Question

tldr: In building a platform where users can create private groups, and invite other people to those private groups, how is it be to secure those groups?

I'm building a platform around private groups and communities. I'm not really sure on what is the most suitable pattern/mechanism to secure groups so only those invited can read/write.

Technology is Okta and Spring Security.

Should I be creating groups and using the role claim in a oauth token, so when I user creates a new group I'd need to create that group on the auth server and add that group to each user who is invited. This would work I believe but with how Spring Security works would require users to log out and back in, in order to gain the new group.

Is scopes instead another alternative? or would I make use of claims and each new group created would need the user to "authenticate" with the group?

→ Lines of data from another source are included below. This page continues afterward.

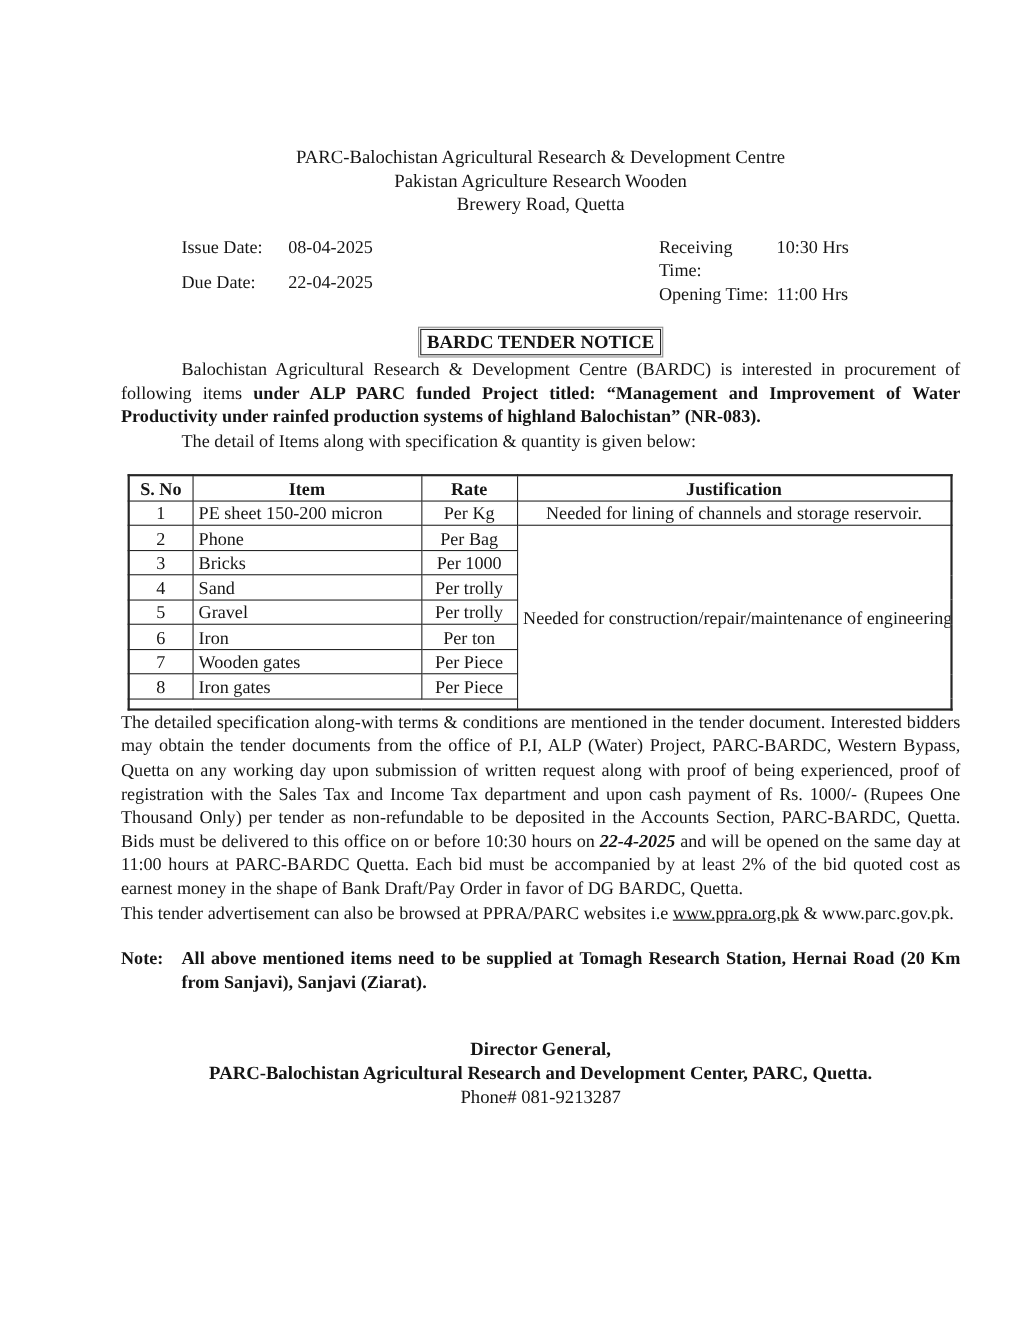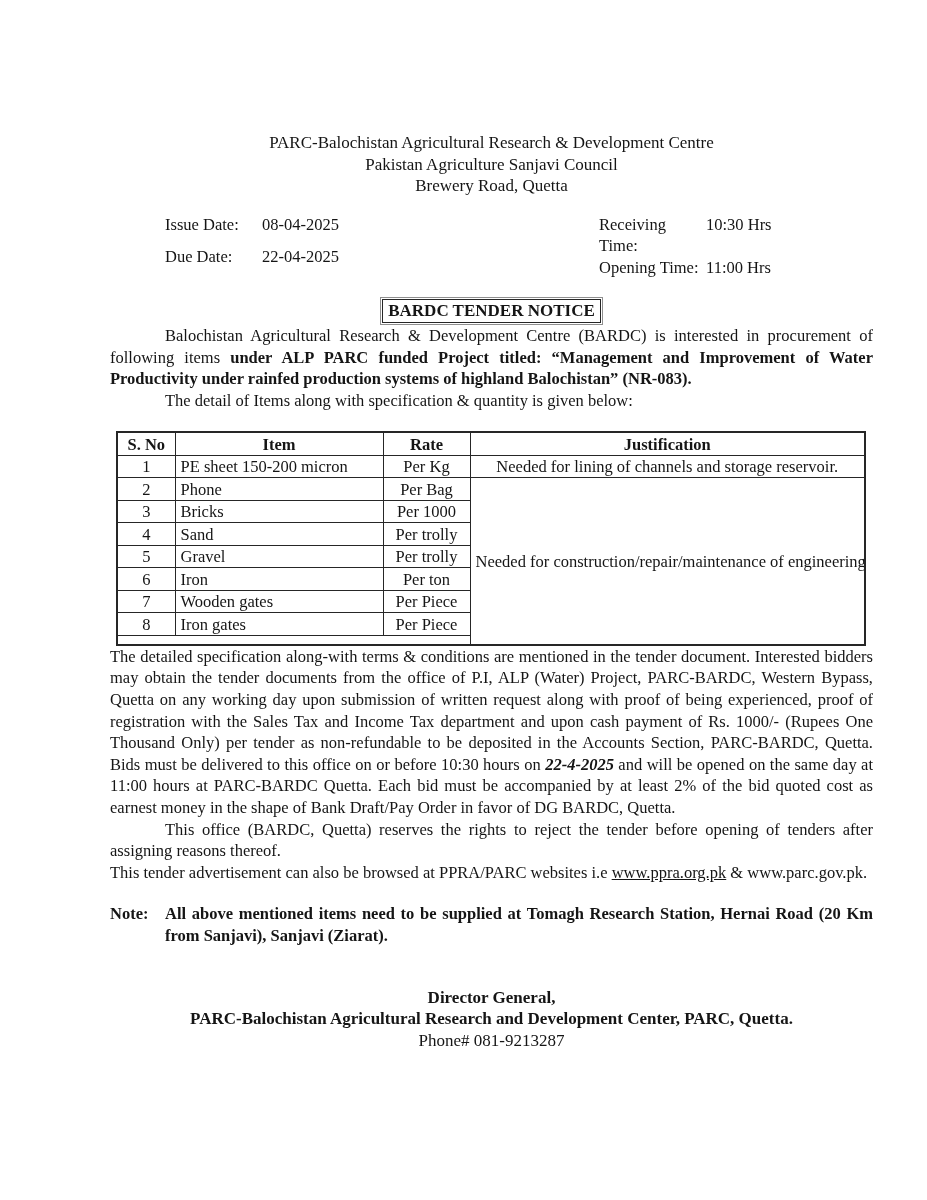--- a/index.html
+++ b/index.html
@@ -135,7 +135,7 @@
 
     <div class="doc-header">
       <div>PARC-Balochistan Agricultural Research &amp; Development Centre</div>
-      <div>Pakistan Agriculture Sanjavi Council</div>
+      <div>Pakistan Agriculture Research Wooden</div>
       <div>Brewery Road, Quetta</div>
     </div>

Do I just limit/control access based on what groups the user profile has assigned to it? Seems simple but also doesn't seem the most secure.

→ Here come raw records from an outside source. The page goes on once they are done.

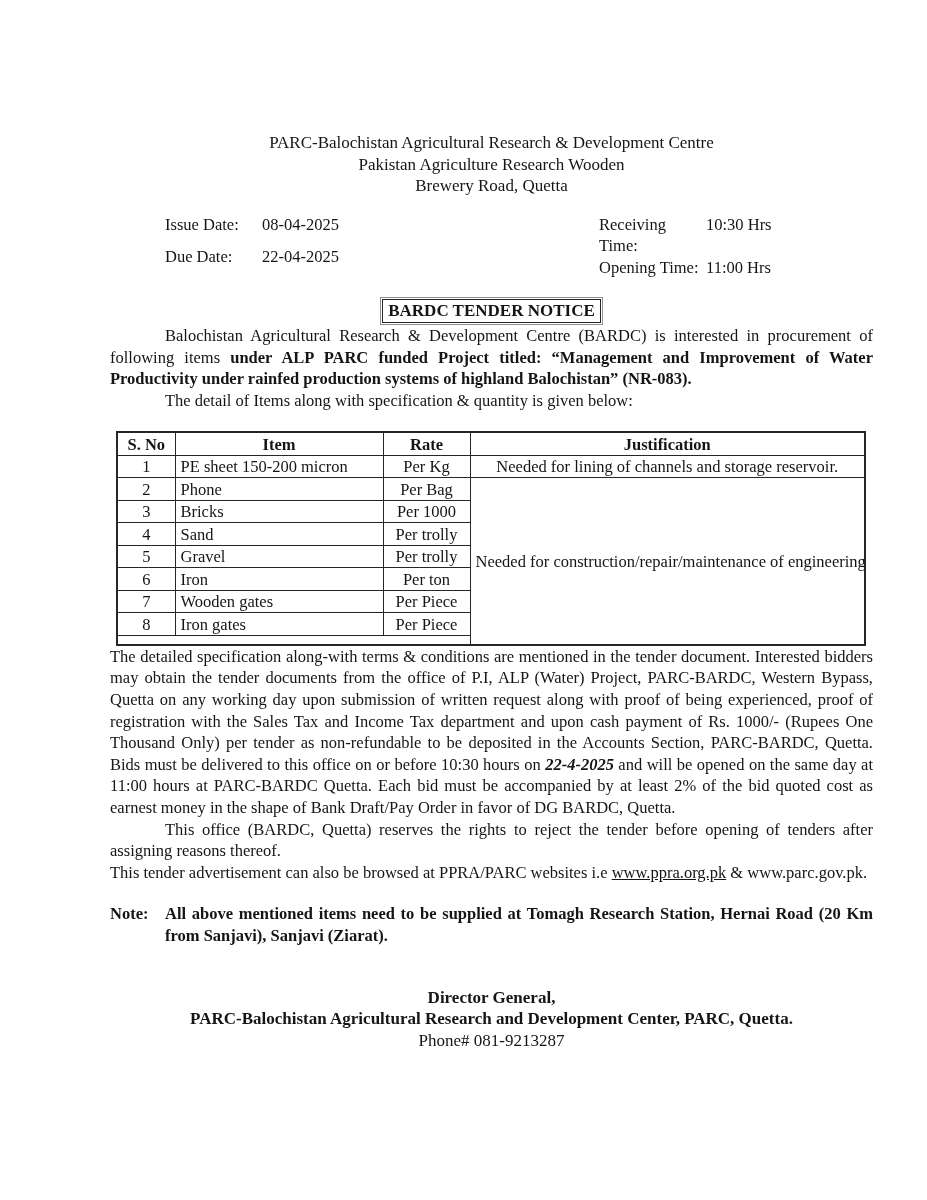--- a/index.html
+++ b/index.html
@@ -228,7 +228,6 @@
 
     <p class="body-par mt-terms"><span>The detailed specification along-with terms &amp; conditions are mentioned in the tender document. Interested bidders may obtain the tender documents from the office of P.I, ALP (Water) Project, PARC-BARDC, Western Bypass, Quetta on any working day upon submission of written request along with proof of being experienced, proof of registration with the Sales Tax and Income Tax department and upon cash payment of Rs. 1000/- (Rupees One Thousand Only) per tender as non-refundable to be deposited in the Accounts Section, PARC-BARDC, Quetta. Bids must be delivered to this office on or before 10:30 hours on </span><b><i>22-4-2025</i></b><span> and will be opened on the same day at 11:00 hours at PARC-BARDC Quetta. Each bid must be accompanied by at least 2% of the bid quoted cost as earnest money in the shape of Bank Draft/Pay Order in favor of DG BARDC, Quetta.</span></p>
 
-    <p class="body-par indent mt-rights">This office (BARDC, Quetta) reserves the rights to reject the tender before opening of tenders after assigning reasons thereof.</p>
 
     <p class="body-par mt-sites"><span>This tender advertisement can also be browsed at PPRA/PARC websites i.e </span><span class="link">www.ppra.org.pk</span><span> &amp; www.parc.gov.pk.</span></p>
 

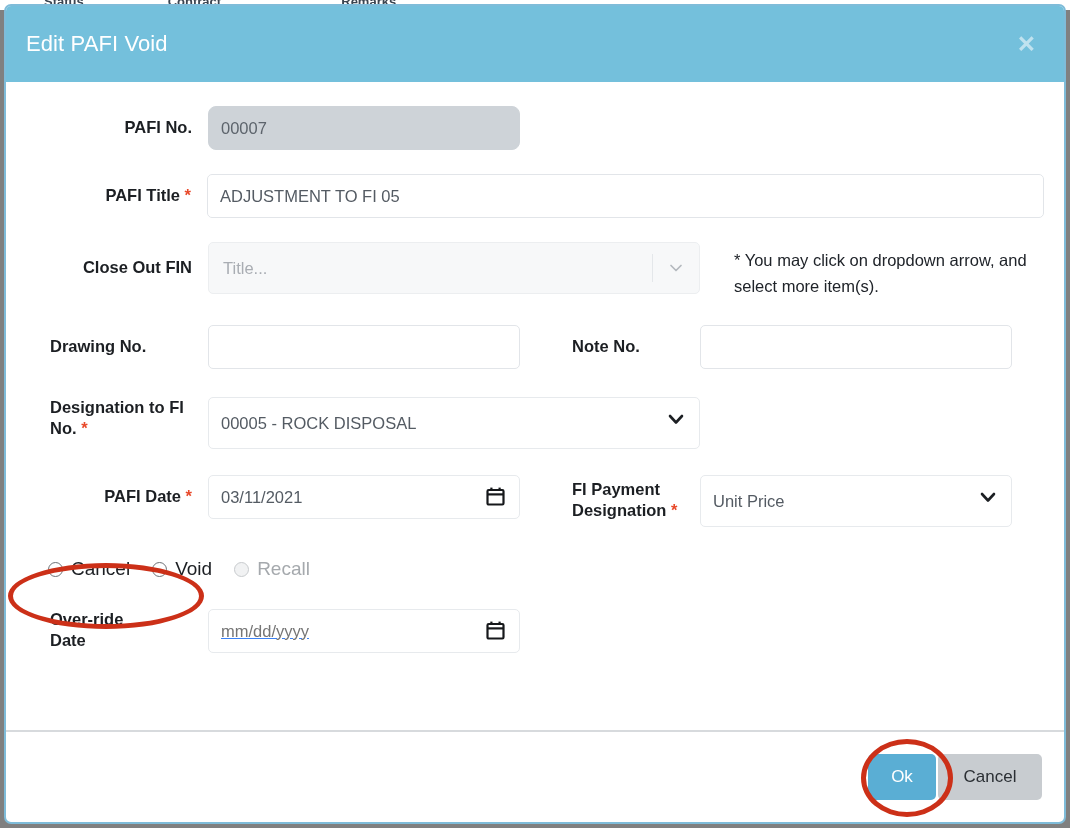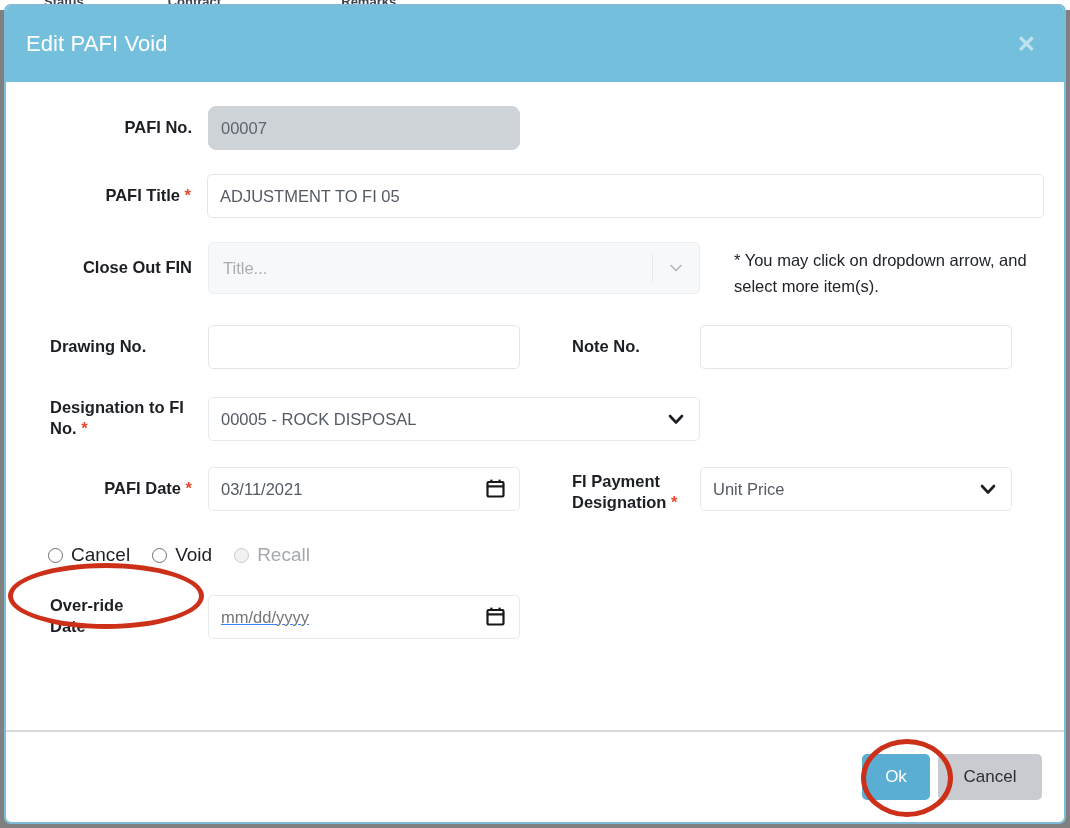--- a/index.html
+++ b/index.html
@@ -174,7 +174,7 @@
   .sel-wrap { position: relative; width: 100%; }
   .sel {
     width: 100%;
-    height: 44px;
+    height: 52px;
     border: 1px solid #e7eaed;
     border-radius: 5px;
     background: #ffffff;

I'm sure there is a pretty standard way to handle this I'm just not sure what approach to take.

Was it helpful?

Solution

Your problem is that you have "security roles" and "groups" and you don't to make them both the same thing.

ie. If you give people permission to create and modify the security roles, they can give themselves access to all sorts of stuff. ie I make a new role called admin and add myself. Your app uses the admin role to decide who can delete users.

In your case the okta groups are your security roles. You could use them and try prefixing the group name or something in order to keep them seperate. But its a potential hole in your security.

It's probably best to make a separate system which keeps track of your private groups and who belongs to each of them. This is part of your application logic.